[Questions to answer]
1. According to the ZSM-5 synthesis text, the concentration of which component was found to be the most important?
2. Rewrite the stretch of the ZSM-5 synthesis text from "ZSM-5 was crystallized" through "of ca. $410m^2/g$.", changing "reflux unit" to "reflux apparatus".

[Document extract]
------------------------------------

ZSM-5 was crystallized at low temperature and atmospheric pressure using reflux unit. The overall molar composition used in this study was $7.83Na_2O-0.25Al_2O_3-100SiO_2-xTPABr-yH_2O$ where x is 1 and 3 mol, and y is 3000 mol, 3500 mol, and 4000 mol. $2^3$ factorial experiments were performed with the results of kinetics studies, showing $Na_2O$, TPABr, and $H_2O$ as main factors. The result suggested that the concentration of $H_2O$ is the most important. The morphology of final product was very uniform showing well-defined crystals with BET surface area of ca. $410m^2/g$.

------------------------------------

[Entries shown]
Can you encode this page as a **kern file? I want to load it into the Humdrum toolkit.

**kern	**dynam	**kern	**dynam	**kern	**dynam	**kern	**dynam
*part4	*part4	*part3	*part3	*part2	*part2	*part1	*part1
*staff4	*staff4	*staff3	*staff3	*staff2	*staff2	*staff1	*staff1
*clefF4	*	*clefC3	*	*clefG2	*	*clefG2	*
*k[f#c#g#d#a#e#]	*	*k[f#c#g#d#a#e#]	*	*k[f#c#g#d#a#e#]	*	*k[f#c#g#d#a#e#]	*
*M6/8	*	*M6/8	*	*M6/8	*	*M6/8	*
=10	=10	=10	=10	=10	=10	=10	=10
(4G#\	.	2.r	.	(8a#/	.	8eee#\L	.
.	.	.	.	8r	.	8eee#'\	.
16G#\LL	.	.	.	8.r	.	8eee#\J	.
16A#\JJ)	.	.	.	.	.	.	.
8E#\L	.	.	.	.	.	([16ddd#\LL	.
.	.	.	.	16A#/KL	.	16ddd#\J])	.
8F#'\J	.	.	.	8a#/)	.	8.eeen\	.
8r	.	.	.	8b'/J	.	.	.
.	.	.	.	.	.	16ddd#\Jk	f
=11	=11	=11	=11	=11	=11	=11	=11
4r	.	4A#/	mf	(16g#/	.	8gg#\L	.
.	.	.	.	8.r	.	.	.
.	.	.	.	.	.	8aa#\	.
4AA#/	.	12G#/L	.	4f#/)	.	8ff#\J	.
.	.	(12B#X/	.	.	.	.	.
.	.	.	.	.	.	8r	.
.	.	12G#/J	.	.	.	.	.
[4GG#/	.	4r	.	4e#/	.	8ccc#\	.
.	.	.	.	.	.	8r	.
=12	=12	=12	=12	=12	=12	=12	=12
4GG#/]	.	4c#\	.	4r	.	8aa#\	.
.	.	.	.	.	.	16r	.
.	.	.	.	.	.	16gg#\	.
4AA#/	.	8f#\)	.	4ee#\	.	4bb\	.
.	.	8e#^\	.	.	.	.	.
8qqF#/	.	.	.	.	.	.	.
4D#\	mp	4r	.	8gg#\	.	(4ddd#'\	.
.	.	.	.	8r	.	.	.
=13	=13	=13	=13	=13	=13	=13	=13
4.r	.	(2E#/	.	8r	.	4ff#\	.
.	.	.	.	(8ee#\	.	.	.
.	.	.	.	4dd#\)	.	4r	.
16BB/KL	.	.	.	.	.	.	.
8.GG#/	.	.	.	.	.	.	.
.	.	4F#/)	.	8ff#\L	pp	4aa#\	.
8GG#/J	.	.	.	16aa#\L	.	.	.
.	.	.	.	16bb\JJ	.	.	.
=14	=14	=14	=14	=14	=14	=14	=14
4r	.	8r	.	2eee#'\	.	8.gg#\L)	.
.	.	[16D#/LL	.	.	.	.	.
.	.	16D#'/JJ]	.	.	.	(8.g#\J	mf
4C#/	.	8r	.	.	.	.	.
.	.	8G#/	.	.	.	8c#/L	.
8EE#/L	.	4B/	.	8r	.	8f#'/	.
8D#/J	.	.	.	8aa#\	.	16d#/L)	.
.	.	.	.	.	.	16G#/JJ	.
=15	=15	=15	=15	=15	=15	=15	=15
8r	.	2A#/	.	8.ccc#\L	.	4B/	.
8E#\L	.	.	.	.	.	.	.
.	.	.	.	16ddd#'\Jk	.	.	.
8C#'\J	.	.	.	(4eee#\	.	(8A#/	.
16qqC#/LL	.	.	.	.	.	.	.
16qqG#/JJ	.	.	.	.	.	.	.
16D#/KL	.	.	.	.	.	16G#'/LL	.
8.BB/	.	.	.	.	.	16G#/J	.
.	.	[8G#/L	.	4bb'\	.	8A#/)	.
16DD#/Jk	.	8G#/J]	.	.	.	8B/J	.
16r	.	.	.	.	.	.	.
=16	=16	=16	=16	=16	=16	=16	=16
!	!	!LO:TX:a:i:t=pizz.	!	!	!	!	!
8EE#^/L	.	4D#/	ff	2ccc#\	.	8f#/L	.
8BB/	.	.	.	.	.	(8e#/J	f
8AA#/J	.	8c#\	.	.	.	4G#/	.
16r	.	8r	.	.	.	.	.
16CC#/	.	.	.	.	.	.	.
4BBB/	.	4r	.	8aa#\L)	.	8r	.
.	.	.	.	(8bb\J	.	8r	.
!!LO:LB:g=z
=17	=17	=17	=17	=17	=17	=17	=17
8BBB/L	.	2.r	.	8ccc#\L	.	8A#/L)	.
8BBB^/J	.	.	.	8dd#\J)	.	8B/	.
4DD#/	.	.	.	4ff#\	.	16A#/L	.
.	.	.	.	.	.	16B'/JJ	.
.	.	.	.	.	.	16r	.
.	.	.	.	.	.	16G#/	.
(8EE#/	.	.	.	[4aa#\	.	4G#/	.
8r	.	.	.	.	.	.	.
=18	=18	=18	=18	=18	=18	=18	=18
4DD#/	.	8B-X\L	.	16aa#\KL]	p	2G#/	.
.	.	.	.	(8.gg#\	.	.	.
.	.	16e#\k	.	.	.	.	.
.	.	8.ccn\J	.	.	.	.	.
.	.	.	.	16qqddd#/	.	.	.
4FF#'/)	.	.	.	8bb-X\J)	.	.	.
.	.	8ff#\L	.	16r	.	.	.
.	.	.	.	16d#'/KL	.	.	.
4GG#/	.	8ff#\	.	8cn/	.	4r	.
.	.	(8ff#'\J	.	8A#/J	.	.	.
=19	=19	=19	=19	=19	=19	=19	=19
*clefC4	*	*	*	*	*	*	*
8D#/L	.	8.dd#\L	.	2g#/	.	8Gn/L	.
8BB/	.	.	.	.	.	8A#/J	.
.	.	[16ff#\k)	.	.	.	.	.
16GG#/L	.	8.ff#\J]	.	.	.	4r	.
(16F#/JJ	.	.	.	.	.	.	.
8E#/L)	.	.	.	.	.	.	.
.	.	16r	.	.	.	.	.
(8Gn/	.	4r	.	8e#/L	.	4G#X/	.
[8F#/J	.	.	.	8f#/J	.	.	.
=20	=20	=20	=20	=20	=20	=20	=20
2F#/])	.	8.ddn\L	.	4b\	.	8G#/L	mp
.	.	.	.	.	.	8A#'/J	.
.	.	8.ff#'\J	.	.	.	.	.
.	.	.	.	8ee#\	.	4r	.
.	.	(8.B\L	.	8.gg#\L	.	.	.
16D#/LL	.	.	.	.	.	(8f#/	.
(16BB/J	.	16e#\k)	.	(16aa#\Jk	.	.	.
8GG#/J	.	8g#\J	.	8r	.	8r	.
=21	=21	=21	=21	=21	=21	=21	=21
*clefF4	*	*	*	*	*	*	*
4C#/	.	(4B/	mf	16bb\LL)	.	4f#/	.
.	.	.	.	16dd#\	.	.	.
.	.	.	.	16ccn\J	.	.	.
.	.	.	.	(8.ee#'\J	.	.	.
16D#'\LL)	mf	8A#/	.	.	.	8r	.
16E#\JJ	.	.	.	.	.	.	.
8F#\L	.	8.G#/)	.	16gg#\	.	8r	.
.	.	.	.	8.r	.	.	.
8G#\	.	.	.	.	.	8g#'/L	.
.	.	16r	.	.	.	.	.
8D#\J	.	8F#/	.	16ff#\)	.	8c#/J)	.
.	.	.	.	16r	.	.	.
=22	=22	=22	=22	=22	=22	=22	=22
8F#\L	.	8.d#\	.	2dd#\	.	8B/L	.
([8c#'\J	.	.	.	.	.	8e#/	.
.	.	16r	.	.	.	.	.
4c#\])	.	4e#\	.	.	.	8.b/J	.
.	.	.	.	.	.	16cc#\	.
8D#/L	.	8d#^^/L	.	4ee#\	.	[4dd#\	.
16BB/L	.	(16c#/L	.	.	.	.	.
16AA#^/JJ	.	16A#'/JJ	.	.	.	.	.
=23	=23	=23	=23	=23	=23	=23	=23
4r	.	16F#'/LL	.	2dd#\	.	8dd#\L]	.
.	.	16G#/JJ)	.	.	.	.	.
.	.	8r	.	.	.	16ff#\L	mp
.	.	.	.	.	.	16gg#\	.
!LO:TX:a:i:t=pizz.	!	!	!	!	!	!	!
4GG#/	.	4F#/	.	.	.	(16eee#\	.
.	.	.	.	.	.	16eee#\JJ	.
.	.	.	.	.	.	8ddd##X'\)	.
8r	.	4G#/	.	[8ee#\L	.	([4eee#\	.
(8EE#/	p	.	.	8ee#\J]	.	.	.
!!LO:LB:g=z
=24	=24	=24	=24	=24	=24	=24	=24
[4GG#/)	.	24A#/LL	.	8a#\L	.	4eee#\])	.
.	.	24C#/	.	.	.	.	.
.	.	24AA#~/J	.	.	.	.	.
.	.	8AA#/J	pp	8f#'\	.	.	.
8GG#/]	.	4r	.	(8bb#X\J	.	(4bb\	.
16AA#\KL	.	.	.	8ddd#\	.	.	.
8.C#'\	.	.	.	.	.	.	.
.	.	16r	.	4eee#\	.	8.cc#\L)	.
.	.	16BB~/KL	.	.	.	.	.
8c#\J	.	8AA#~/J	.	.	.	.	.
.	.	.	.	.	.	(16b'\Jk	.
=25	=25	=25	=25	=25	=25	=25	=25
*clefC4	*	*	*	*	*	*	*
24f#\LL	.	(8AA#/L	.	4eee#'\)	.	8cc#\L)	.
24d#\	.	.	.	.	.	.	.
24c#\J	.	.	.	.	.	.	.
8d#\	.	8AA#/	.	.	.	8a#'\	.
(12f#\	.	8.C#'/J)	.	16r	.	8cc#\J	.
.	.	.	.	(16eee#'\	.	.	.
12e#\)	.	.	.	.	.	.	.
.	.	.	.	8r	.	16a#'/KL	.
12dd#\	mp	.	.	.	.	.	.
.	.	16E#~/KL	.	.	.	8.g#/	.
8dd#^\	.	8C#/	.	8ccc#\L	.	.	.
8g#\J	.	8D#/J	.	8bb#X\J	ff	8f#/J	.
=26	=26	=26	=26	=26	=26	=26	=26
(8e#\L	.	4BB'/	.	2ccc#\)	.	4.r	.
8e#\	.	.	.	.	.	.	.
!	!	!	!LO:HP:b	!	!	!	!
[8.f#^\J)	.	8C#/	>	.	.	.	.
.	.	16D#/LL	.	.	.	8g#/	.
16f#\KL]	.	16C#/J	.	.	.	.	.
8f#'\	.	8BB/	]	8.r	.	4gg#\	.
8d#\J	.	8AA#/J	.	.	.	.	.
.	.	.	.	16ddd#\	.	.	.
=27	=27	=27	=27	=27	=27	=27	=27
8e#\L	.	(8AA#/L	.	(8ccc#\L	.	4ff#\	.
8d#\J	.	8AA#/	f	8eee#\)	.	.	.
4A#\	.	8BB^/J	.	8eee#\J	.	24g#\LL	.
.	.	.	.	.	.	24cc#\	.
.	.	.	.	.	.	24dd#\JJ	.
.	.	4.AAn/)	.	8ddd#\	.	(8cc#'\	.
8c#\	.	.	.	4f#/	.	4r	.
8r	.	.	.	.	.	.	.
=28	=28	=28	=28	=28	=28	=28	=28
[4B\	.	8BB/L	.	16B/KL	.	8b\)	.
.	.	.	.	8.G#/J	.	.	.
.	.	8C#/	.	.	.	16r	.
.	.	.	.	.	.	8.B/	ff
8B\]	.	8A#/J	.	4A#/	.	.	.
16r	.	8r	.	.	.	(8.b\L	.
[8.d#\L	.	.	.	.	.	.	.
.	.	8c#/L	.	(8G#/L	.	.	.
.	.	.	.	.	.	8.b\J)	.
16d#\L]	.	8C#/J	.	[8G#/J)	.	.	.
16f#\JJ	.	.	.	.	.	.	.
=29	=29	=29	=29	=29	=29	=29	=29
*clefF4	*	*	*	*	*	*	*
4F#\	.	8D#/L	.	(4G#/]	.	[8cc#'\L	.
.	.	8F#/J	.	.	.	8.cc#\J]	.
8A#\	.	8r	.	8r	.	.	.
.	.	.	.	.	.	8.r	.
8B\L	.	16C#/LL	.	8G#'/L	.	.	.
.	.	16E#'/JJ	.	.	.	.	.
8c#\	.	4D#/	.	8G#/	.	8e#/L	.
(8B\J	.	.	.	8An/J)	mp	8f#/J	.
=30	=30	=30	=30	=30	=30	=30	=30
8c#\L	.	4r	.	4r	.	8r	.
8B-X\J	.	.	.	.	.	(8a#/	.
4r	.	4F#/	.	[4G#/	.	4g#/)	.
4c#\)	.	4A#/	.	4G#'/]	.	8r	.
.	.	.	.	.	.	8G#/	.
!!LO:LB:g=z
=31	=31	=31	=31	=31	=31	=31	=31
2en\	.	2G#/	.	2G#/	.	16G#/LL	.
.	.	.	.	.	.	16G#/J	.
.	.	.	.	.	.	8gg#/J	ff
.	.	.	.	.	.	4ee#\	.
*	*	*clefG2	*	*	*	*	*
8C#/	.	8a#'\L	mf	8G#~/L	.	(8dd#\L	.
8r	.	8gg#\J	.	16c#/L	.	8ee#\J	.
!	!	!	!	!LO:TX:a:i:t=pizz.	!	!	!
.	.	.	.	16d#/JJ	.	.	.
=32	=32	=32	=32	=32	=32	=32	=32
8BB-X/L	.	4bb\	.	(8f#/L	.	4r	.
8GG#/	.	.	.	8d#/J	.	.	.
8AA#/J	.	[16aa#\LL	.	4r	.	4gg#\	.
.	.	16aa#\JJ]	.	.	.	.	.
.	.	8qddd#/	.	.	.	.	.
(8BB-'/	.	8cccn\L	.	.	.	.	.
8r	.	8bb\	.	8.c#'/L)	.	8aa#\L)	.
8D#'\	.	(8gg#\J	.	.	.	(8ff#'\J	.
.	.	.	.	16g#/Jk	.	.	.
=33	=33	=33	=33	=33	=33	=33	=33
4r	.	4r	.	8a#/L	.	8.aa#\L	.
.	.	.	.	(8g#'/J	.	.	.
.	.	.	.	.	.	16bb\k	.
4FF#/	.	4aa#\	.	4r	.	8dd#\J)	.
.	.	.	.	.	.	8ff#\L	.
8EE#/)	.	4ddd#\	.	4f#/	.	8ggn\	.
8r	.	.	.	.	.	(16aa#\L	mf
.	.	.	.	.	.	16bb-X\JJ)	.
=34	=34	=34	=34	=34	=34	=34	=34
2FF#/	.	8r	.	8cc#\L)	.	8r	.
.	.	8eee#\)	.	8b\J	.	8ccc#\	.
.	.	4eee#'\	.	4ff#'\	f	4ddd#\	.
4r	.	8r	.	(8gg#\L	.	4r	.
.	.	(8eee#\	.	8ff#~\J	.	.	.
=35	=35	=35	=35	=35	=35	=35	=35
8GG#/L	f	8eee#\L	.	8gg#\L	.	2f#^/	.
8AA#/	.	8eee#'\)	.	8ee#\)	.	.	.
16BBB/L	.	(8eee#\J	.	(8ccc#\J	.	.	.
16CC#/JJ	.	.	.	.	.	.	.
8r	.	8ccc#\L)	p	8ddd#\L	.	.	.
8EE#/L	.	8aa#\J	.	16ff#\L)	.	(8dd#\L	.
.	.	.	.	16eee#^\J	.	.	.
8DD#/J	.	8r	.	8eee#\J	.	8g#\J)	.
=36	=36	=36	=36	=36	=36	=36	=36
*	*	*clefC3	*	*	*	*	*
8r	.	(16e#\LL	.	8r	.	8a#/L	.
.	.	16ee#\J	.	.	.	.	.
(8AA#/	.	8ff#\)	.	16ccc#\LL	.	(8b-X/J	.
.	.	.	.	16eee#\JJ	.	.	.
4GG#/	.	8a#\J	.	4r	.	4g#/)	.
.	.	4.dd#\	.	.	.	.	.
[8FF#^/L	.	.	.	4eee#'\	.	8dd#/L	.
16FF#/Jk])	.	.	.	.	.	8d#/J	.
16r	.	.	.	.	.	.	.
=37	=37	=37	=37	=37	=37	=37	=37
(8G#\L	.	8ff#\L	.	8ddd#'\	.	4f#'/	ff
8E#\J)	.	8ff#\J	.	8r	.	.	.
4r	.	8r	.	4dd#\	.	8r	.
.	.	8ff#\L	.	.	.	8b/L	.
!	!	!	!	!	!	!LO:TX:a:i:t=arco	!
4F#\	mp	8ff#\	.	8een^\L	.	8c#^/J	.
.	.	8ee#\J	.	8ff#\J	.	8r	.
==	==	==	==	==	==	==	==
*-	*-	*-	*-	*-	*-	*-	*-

------------------------------------

[Solved problems]
1. The concentration of $H_2O$.

2.
ZSM-5 was crystallized at low temperature and atmospheric pressure using reflux apparatus. The overall molar composition used in this study was $7.83Na_2O-0.25Al_2O_3-100SiO_2-xTPABr-yH_2O$ where x is 1 and 3 mol, and y is 3000 mol, 3500 mol, and 4000 mol. $2^3$ factorial experiments were performed with the results of kinetics studies, showing $Na_2O$, TPABr, and $H_2O$ as main factors. The result suggested that the concentration of $H_2O$ is the most important. The morphology of final product was very uniform showing well-defined crystals with BET surface area of ca. $410m^2/g$.